- _PROVIDED PASSAGE_:
☆ ☆ ☆ ☆

The gaping hole carved into mountains was at one point the world’s largest open-cut copper mine. Right on Australia’s doorstep, it delivered riches beyond imagining and a mess big enough to tear a country apart.
This controversial pit became the flashpoint for a bitter civil war in Papua New Guinea in the 1990s that cost as many as 20,000 lives. Now, 27 years after the war forced the closure of the Panguna mine on the island of Bougainville, resources giant Rio Tinto has finally made the decision to cut its losses and walk away.
In a decision slammed as “remarkably unprincipled, shameful and evil”, the mining giant has also side-stepped demands for a billion-dollar clean up. Furious local leaders on Bougainville – struggling for cash and contemplating forming an independent nation – are threatening an international campaign to shame the company into making a contribution.
But they also want Australia – as the former colonial power responsible for authorising the mine – to contribute to a special fund to repair rivers poisoned by toxic sludge and compensate the people who lost their homes.
“It would be a big amount of money that would be required to restore as much as possible the damaged environment and relocated villages,” John Momis, president of Bougainville’s autonomous government, told Fairfax Media.
“Probably a billion dollars. Nobody really knows, but that would be about the amount of money required.”

☆ ☆ ☆ ☆

- _DATA PROVIDED_:
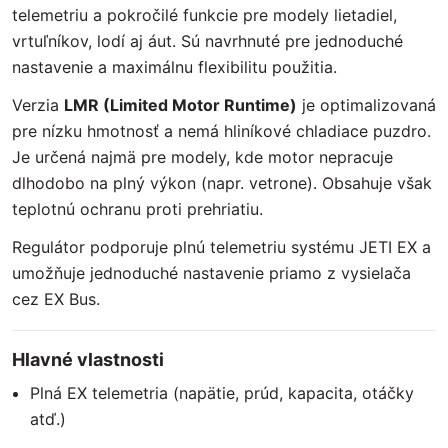
telemetriu a pokročilé funkcie pre modely lietadiel,
vrtuľníkov, lodí aj áut. Sú navrhnuté pre jednoduché
nastavenie a maximálnu flexibilitu použitia.
Verzia
LMR (Limited Motor Runtime)
je optimalizovaná
pre nízku hmotnosť a nemá hliníkové chladiace puzdro.
Je určená najmä pre modely, kde motor nepracuje
dlhodobo na plný výkon (napr. vetrone). Obsahuje však
teplotnú ochranu proti prehriatiu.
Regulátor podporuje plnú telemetriu systému JETI EX a
umožňuje jednoduché nastavenie priamo z vysielača
cez EX Bus.
Hlavné vlastnosti
Plná EX telemetria (napätie, prúd, kapacita, otáčky
atď.)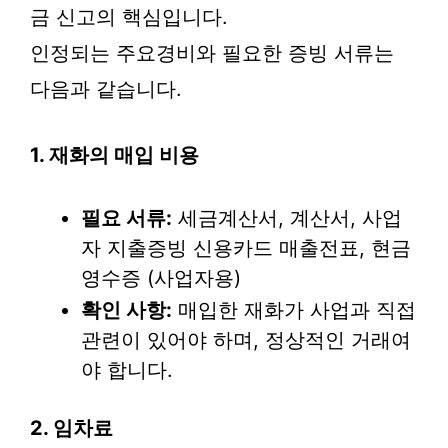
금 신고의 핵심입니다.
인정되는 주요경비와 필요한 증빙 서류는
다음과 같습니다.
1. 재화의 매입 비용
필요 서류:
세금계산서, 계산서, 사업
자 지출증빙 신용카드 매출전표, 현금
영수증 (사업자용)
확인 사항:
매입한 재화가 사업과 직접
관련이 있어야 하며, 정상적인 거래여
야 합니다.
2. 임차료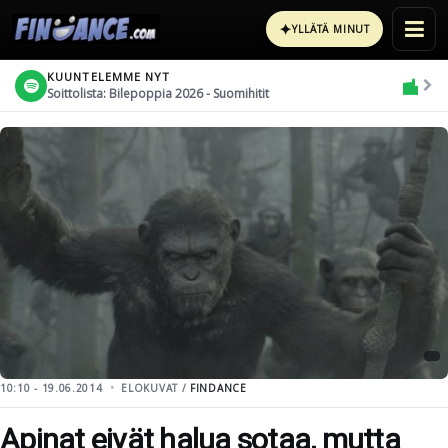
✦
YLLÄTÄ MINUT
KUUNTELEMME NYT
Soittolista: Bilepoppia 2026 - Suomihitit
10:10 - 19.06.2014
ELOKUVAT /
FINDANCE
Apinat eivät halua sotaa, mutta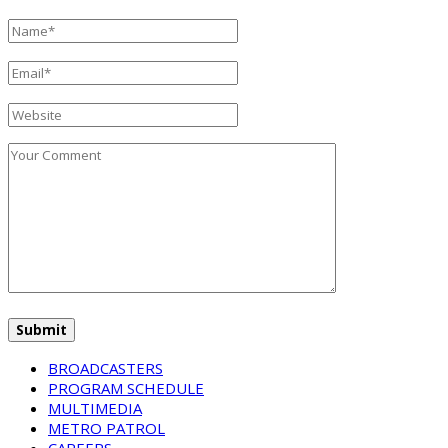
BROADCASTERS
PROGRAM SCHEDULE
MULTIMEDIA
METRO PATROL
CAREERS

☆ ☆ ☆ ☆

- _WHAT YOU NEED TO DO_: Revise the passage from the article on the Panguna mine between "In a decision" and "lost their homes.", inclusive, replacing "toxic sludge" with "mine waste".

- _OUTPUT OF THE EXERCISE_:
In a decision slammed as “remarkably unprincipled, shameful and evil”, the mining giant has also side-stepped demands for a billion-dollar clean up. Furious local leaders on Bougainville – struggling for cash and contemplating forming an independent nation – are threatening an international campaign to shame the company into making a contribution.
But they also want Australia – as the former colonial power responsible for authorising the mine – to contribute to a special fund to repair rivers poisoned by mine waste and compensate the people who lost their homes.